Wir lesen alles was die Autorin Antonia Michaelis vorlegt, denn sie hat ein unvergleichlich gutes Gefühl dramatische Geschehnisse in kindgerechte Worte zu packen. Wie auch hier wieder bewiesen mit ‚Manchmal muss man Pferde stehlen‘.
Es geht um zwei Kinder, die unterschiedlicher nicht sein könnten und sich doch so nahe sind: Anna und Tariq. Sie beiden gehen zusammen zur Schule und sind durch verschiedene Ereignisse traumatisiert. Anna verlor ihre Mutter und verstummte. Tariq flog aus Afghanistan mit seinem älteren Bruder von dem er nun getrennt in einem Heim lebt. Er wird auch leider durch seine Ohnmacht gewalttätig. Tariq will nun zu seinem Bruder und Anna und die Pferde Wackelpo und Apfelmütze helfen hier!

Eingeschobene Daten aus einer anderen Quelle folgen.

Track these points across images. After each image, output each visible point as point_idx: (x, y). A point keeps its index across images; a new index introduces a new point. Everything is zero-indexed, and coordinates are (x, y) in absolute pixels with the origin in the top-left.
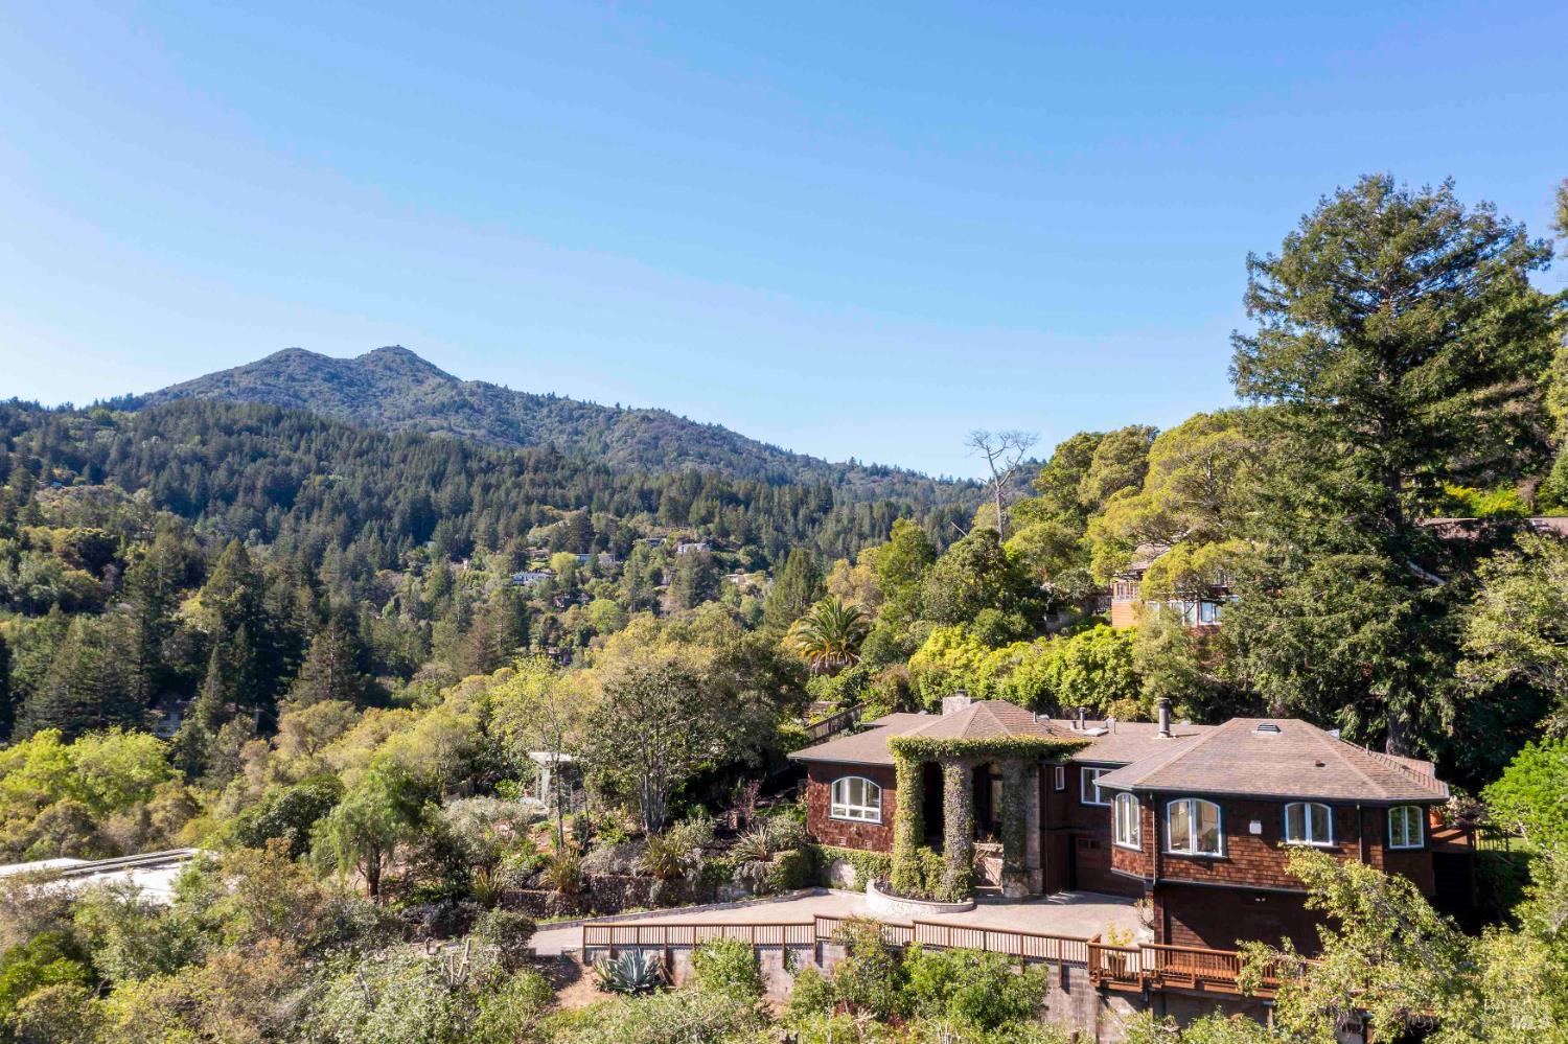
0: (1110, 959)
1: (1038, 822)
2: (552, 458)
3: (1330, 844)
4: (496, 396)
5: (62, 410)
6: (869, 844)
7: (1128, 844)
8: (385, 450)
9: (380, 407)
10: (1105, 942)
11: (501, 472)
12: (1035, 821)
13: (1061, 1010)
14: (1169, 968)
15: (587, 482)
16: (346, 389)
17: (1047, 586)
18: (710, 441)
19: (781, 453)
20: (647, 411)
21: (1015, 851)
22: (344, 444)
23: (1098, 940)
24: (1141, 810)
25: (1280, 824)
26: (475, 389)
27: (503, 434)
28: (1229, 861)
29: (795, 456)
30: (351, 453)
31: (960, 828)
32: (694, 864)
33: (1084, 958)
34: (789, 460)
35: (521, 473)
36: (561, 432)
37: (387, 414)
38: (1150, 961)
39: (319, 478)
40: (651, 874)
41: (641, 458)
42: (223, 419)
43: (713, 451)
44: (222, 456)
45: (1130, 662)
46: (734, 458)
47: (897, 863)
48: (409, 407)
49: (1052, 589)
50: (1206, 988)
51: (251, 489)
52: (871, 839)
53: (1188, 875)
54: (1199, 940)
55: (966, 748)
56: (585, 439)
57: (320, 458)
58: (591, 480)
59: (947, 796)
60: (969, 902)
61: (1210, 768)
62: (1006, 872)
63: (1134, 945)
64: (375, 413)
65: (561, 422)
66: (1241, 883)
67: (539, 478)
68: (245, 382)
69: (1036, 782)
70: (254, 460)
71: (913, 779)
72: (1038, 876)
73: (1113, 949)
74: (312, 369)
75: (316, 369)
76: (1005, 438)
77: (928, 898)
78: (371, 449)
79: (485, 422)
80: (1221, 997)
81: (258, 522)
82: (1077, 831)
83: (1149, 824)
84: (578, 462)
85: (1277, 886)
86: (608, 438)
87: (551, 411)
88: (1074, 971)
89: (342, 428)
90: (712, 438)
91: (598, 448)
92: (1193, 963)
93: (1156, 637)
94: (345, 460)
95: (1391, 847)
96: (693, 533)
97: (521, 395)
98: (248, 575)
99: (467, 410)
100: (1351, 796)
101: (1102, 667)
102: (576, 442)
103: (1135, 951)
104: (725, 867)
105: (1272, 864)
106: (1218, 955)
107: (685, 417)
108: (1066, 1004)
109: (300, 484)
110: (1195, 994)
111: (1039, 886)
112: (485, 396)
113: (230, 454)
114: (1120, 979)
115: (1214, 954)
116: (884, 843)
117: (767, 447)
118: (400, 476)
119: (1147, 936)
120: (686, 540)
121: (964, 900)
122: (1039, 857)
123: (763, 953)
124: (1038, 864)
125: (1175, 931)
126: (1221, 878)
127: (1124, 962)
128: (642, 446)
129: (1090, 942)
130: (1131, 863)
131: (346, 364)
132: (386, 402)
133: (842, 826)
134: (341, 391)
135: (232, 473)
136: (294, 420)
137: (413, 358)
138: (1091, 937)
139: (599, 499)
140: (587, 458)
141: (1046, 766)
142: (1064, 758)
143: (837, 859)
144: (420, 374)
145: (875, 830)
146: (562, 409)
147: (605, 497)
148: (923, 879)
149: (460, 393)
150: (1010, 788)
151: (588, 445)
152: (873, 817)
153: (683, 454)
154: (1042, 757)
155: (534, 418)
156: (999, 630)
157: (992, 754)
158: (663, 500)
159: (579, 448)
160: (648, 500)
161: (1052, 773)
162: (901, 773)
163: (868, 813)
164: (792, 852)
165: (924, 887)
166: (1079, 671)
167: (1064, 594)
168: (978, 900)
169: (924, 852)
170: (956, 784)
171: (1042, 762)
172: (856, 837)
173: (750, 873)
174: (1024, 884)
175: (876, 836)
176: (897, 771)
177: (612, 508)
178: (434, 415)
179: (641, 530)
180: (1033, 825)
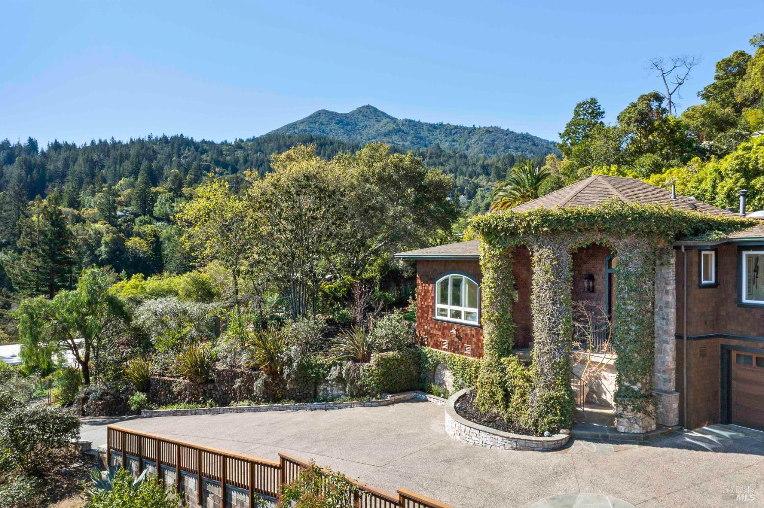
1: (672, 328)
2: (438, 151)
4: (414, 126)
5: (222, 144)
9: (361, 134)
12: (667, 325)
15: (455, 162)
16: (345, 127)
18: (521, 141)
20: (489, 128)
21: (635, 365)
26: (404, 122)
27: (418, 143)
31: (552, 332)
32: (289, 363)
36: (446, 141)
37: (364, 138)
40: (258, 369)
41: (485, 151)
43: (523, 146)
48: (374, 134)
56: (458, 143)
58: (458, 162)
62: (623, 393)
65: (446, 136)
67: (431, 161)
68: (301, 127)
69: (670, 273)
72: (673, 403)
74: (330, 119)
75: (332, 119)
76: (675, 61)
77: (508, 426)
79: (409, 138)
82: (735, 342)
84: (452, 153)
86: (469, 142)
87: (441, 131)
90: (523, 139)
91: (464, 148)
97: (426, 124)
99: (401, 133)
102: (453, 145)
104: (322, 366)
107: (508, 130)
111: (673, 418)
112: (409, 126)
121: (553, 432)
122: (673, 376)
124: (672, 386)
128: (486, 146)
131: (345, 116)
132: (364, 132)
133: (445, 327)
134: (343, 128)
137: (376, 110)
139: (461, 170)
140: (457, 151)
141: (688, 248)
142: (716, 236)
143: (438, 363)
144: (379, 118)
145: (474, 332)
146: (446, 130)
147: (464, 169)
148: (507, 396)
149: (397, 125)
150: (627, 277)
151: (459, 147)
152: (473, 318)
153: (507, 148)
154: (680, 236)
155: (433, 135)
156: (657, 168)
157: (600, 231)
158: (493, 169)
159: (454, 148)
160: (486, 169)
161: (695, 259)
162: (485, 265)
163: (468, 314)
164: (390, 354)
165: (507, 407)
166: (737, 180)
167: (721, 150)
168: (577, 432)
169: (509, 362)
170: (547, 272)
171: (679, 243)
172: (456, 340)
173: (341, 373)
174: (648, 414)
175: (474, 340)
176: (481, 263)
177: (467, 174)
178: (385, 136)
179: (481, 184)
180: (666, 332)
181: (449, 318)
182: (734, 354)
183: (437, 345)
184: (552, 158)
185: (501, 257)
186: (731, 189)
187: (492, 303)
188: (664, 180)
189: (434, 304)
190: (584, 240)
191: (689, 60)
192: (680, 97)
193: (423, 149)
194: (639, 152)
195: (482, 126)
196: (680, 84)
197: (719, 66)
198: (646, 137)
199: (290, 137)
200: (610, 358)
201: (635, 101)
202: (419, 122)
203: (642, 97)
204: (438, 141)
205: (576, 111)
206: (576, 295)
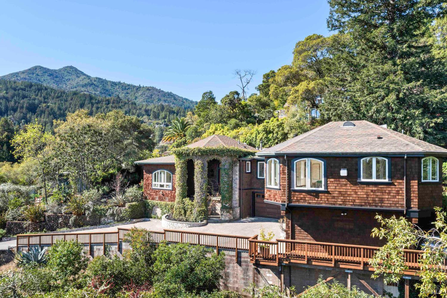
0: (261, 248)
1: (238, 186)
2: (118, 100)
3: (387, 180)
4: (102, 82)
6: (167, 198)
7: (273, 186)
8: (66, 96)
9: (66, 84)
10: (260, 239)
11: (102, 103)
12: (236, 186)
13: (237, 274)
14: (293, 252)
15: (129, 107)
16: (55, 79)
17: (256, 115)
19: (189, 100)
20: (149, 87)
21: (227, 199)
22: (53, 94)
23: (256, 237)
24: (280, 166)
25: (358, 170)
26: (96, 79)
27: (105, 93)
28: (328, 192)
29: (193, 102)
30: (55, 97)
31: (201, 188)
32: (88, 209)
33: (247, 247)
34: (191, 102)
35: (109, 104)
36: (123, 93)
37: (68, 87)
38: (282, 249)
39: (44, 105)
40: (71, 213)
41: (147, 101)
42: (13, 86)
43: (169, 99)
44: (13, 97)
45: (283, 129)
46: (175, 101)
47: (176, 205)
48: (75, 85)
49: (258, 116)
50: (314, 263)
51: (22, 107)
52: (168, 196)
53: (305, 201)
54: (309, 237)
55: (204, 151)
56: (130, 95)
57: (45, 98)
58: (130, 106)
59: (196, 174)
60: (205, 222)
61: (319, 143)
62: (223, 208)
63: (274, 240)
64: (64, 86)
65: (122, 90)
66: (334, 204)
67: (114, 105)
68: (22, 76)
69: (237, 168)
70: (23, 98)
71: (181, 168)
72: (238, 210)
73: (263, 243)
75: (45, 72)
76: (246, 72)
77: (187, 221)
78: (61, 96)
79: (99, 89)
80: (321, 268)
81: (24, 118)
82: (256, 191)
83: (284, 173)
84: (126, 101)
85: (355, 205)
86: (137, 95)
87: (119, 87)
88: (244, 255)
89: (52, 89)
90: (168, 95)
91: (134, 98)
92: (306, 249)
93: (294, 117)
94: (53, 99)
95: (423, 181)
96: (160, 122)
97: (110, 82)
98: (9, 129)
99: (93, 86)
100: (401, 151)
101: (272, 132)
102: (127, 96)
103: (275, 244)
104: (103, 210)
105: (352, 193)
106: (321, 245)
107: (160, 89)
108: (239, 272)
109: (38, 106)
110: (307, 266)
111: (238, 215)
112: (99, 82)
113: (15, 97)
114: (266, 259)
115: (318, 244)
116: (173, 199)
117: (185, 99)
118: (70, 104)
119: (282, 236)
120: (157, 124)
121: (202, 221)
122: (238, 202)
123: (95, 247)
124: (238, 205)
125: (297, 232)
126: (323, 202)
127: (269, 250)
128: (147, 98)
129: (250, 239)
130: (274, 196)
131: (55, 71)
132: (68, 83)
133: (156, 191)
134: (54, 79)
135: (15, 102)
136: (36, 87)
137: (76, 70)
138: (252, 236)
139: (132, 111)
140: (130, 100)
141: (242, 161)
142: (250, 157)
143: (154, 206)
144: (79, 75)
145: (170, 192)
146: (123, 86)
147: (134, 111)
148: (185, 212)
149: (91, 81)
150: (224, 170)
151: (131, 97)
152: (169, 187)
153: (159, 100)
154: (240, 157)
155: (114, 89)
156: (237, 126)
157: (216, 155)
158: (152, 112)
159: (127, 97)
160: (147, 112)
161: (245, 164)
162: (177, 166)
163: (167, 185)
164: (134, 203)
165: (185, 216)
166: (264, 134)
167: (263, 118)
168: (209, 221)
169: (186, 200)
170: (199, 168)
171: (240, 159)
172: (162, 196)
173: (113, 212)
174: (231, 214)
175: (170, 195)
176: (175, 165)
177: (136, 114)
178: (83, 87)
179: (145, 121)
180: (236, 188)
181: (159, 188)
182: (256, 194)
183: (153, 199)
184: (190, 114)
185: (183, 163)
186: (262, 138)
187: (180, 180)
188: (239, 132)
189: (152, 182)
190: (211, 158)
191: (252, 72)
192: (248, 89)
193: (108, 97)
194: (230, 117)
195: (145, 86)
196: (248, 83)
197: (264, 76)
198: (233, 110)
199: (15, 82)
200: (219, 198)
201: (228, 94)
202: (105, 80)
203: (231, 92)
204: (117, 93)
205: (203, 96)
206: (209, 176)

Wer anhand des Covers glaubt es ist ein klassisches Pferdebuch, tut dem Buch unrecht. Denn es steckt so viel mehr drin als Liebe zum Tier. Hier wird gelitten und Traumata erklärt und eine zarte Freundschaft entspinnt sich. Aus meiner Sicht ein schönes Kinderbuch, das nicht trivial ist, schön geschrieben und uns die Welt ein wenig menschlicher macht.
Der Verlag gibt das Lesealter mit 10 Jahren an. Das passt zum Selbstlesen sehr gut, denn es ist mit 284 Seiten recht umfangreich, auch wenn es teilweise schön illustriert ist von Simona M. Ceccarelli, schon ein umfangreicheres Buch mit Inhalt der auch verdaut werden will.